In the episode when they announced the podcast will soon finish, Carrie and Octavia talked about the para-social nature of their relationships to other podcasts, how you feel you know people you’ve never met. Partly that’s because – in good podcasts anyway – the length and depth of conversations is much greater than on the radio, and the format is less performative. It’s still a stylised kind of dialogue, but closer to ‘real’ conversations than radio interviews are. But I also felt sad that this one is finishing because, as well as the stimulating book talk, Literary Friction was an ongoing dialogue between two friends. Listening to it over the past decade felt like being in the ante-room to a beautiful friendship. I vividly remember savouring that friendship while walking on a wet and windy beach in Kerry, during Ireland’s long, long winter 2021 lockdown, when we couldn’t go further than five kilometres from our homes and my youngest sister and I were bubbled with our parents. The only other people we saw were the collection operators at Killarney Tesco every second Friday. Listening to Carrie and Octavia’s voices reaching out to each other from their own lockdowns, and mingling in that in-between space with such feeling and delight, was a vicarious and heady joy which I will always treasure. And yes it was para-social, but also sympathetic and fraternal, when I walked on that same beach crying for Octavia on the loss of her father during that long and lonely time. (Her memoir, This Ragged Grace, is extraordinary.)

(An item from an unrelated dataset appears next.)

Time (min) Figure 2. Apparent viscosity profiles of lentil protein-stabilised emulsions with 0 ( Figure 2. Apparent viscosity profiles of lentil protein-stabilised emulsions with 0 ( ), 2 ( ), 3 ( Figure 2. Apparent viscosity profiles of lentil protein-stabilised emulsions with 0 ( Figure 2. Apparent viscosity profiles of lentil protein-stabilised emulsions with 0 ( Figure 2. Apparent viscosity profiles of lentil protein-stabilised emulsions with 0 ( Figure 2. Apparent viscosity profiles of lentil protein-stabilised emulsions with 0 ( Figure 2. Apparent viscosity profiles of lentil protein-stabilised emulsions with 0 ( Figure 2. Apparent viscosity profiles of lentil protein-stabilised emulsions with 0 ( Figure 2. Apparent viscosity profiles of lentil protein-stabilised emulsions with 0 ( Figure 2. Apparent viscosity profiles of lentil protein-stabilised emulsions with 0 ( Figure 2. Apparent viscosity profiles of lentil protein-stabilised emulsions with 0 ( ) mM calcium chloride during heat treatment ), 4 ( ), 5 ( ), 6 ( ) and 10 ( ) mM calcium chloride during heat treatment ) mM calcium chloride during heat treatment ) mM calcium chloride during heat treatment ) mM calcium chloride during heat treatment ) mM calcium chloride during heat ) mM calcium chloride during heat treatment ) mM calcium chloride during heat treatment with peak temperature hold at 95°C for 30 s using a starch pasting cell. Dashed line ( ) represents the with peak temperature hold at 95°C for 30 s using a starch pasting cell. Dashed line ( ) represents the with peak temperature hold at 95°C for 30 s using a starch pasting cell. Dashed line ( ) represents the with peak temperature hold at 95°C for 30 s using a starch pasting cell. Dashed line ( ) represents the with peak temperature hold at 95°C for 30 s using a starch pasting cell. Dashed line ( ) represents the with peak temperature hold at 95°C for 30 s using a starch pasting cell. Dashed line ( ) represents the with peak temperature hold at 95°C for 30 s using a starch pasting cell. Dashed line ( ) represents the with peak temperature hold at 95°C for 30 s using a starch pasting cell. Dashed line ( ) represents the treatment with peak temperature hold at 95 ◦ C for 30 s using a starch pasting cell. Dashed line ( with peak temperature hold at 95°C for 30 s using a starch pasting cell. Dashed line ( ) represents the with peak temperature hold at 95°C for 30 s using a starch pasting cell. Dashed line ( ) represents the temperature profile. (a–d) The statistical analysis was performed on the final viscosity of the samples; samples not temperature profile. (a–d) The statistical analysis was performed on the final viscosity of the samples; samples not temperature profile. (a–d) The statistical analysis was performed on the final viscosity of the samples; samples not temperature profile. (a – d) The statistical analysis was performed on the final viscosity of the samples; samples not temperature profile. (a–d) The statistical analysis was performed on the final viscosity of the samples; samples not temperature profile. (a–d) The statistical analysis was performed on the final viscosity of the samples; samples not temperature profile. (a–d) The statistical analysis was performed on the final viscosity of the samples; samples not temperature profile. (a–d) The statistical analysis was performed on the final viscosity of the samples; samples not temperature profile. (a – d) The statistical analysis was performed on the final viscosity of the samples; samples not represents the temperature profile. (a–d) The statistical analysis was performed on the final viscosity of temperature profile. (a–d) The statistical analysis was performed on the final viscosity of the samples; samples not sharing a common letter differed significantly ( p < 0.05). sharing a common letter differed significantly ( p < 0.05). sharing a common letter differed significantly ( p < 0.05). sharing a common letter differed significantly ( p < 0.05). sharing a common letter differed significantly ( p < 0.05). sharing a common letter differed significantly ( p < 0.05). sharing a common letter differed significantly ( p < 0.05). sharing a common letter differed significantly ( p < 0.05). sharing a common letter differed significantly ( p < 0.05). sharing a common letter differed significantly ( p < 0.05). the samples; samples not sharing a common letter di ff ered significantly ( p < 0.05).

So, if you’re interested in contemporary realist fiction and nonfiction and enjoy informed, stimulating and loving discussions about them, there are well over a hundred episodes just waiting to be heard. And, for fans, soon there will be the final episode and year-end round-up to savour. Thank you, Carrie and Octavia. It was a wild and wonderful ride.
{ 5 comments }
Sumana Harihareswara 11.30.23 at 4:44 pm
I have a hard time making time for podcasts in my life so I will likely not dip into this one myself, but I’m really glad to read this tribute and I appreciate getting to know that this wonderful work exists! Thank you.
J-D 12.01.23 at 12:38 am
A Wizard Of Earthsea
Chris Armstrong 12.01.23 at 8:13 am
Oh what a shame! It really is a lovely podcast. They’re great company – I think I’ll miss them laughing more than anything.
Maria 12.01.23 at 8:58 am
J-D – fixed, thanks!
Sumana, yes indeed, they’re a very good thing in the world, which is always good to know.
Chris – right?! and the inevitable weather chat. sigh.
Andrea N Ferguson 12.01.23 at 11:56 am
Had to de-lurk for this post. The element of their podcast I’m going to miss the most is the discussions with an author that were in depth and meaningful, rather than the “trying to sell my book” vapid talk you get on many book podcasts.
My favorite would-never-had-read-it-otherwise book was Kathryn Scanlon’s Kick the Latch.